Transgene-mediated skeletal phenotypic variation in zebrafish

Affiliations

Transgene-mediated skeletal phenotypic variation in zebrafish

Charles B Kimmel et al. J Fish Biol. 2021 Apr.

Abstract

When considering relationships between genotype and phenotype we frequently ignore the fact that the genome of a typical animal, notably including that of a fish and a human, harbours a huge amount of foreign DNA. Such DNA, in the form of transposable elements, can affect genome function in a major way, and transgene biology needs to be included in our understanding of the genome. Here we examine an unexpected phenotypic effect of the chromosomally integrated transgene fli1a-F-hsp70l:Gal4VP16 that serves as a model for transgene function generally. We examine larval fras1 mutant zebrafish (Danio rerio).

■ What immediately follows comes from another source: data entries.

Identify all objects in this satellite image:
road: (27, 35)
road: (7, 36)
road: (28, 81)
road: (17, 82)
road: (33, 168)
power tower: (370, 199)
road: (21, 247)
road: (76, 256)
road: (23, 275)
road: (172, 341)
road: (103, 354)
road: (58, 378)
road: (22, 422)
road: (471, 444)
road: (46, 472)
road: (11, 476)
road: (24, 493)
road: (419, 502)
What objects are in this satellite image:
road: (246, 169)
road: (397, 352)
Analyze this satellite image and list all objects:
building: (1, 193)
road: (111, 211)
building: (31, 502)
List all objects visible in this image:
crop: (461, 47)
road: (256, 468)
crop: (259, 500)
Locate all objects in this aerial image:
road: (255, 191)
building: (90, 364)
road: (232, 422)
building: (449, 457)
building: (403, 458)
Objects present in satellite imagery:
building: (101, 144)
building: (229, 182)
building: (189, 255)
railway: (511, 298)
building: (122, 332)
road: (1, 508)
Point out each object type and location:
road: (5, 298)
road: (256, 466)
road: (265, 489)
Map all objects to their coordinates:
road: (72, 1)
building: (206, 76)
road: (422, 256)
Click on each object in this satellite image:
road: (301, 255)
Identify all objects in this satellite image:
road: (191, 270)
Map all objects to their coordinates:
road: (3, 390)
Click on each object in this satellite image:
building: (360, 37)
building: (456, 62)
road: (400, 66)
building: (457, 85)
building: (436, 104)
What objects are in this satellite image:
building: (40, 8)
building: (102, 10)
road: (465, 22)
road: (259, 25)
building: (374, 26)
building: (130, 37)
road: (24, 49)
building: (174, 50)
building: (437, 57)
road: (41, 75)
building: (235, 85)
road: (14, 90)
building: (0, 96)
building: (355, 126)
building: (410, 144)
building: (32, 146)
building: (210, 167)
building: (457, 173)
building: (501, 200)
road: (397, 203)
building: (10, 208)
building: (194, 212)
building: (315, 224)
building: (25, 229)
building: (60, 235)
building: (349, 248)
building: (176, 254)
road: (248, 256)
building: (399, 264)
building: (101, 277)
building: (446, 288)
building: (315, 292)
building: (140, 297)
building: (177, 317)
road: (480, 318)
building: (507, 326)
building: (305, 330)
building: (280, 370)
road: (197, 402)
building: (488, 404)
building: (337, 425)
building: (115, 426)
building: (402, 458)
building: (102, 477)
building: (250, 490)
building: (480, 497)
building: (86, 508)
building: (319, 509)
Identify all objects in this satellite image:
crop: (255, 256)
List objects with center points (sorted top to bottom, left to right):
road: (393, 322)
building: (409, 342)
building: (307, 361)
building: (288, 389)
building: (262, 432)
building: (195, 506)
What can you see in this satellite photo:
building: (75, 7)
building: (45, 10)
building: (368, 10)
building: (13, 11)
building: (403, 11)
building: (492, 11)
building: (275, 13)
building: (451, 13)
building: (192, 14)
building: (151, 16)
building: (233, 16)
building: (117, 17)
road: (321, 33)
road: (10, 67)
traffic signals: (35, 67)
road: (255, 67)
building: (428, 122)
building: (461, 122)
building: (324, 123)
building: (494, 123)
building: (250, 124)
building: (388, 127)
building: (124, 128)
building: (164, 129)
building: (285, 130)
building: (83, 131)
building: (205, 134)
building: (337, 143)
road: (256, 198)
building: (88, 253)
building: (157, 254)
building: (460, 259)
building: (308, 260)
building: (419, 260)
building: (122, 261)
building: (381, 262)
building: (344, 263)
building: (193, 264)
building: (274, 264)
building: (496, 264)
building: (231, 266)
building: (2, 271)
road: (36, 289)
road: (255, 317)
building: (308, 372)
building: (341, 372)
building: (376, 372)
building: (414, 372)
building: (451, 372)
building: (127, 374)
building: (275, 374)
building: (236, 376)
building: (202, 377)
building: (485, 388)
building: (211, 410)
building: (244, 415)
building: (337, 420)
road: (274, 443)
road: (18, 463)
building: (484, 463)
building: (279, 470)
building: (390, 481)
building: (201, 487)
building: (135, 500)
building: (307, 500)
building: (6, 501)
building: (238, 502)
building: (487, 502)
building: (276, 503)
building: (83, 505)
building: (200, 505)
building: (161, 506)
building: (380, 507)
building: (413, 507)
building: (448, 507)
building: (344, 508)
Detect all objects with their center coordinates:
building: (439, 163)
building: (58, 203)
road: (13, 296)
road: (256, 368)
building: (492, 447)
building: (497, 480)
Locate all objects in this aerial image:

Gal4VP16 is a potent transcriptional activator that is already well known for toxicity and mediating unusual transcriptional effects. In the presence of the transgene, phenotypes in the neural crest-derived craniofacial skeleton, notably fusions and shape changes associated with loss of function fras1 mutations, are made more severe, as we quantify by scoring phenotypic penetrance, the fraction of mutants expressing the trait. A very interesting feature is that the enhancements are highly specific for fras1 mutant phenotypes, occurring in the apparent absence of more widespread changes. Except for the features due to the fras1 mutation, the transgene-bearing larvae appear generally healthy and to be developing normally. The transgene behaves as a genetic partial dominant: a single copy is sufficient for the enhancements, yet, for some traits, two copies may exert a stronger effect. We made new strains bearing independent insertions of the fli1a-F-hsp70l:Gal4VP16 transgene in new locations in the genome, and observed increased severities of the same phenotypes as observed for the original insertion. This finding suggests that sequences within the transgene, for example Gal4VP16, are responsible for the enhancements, rather than the effect on neighbouring host sequences (such as an insertional mutation). The specificity and biological action underlying the traits are subjects of considerable interest for further investigation, as we discuss. Our findings show that work with transgenes needs to be undertaken with caution and attention to detail.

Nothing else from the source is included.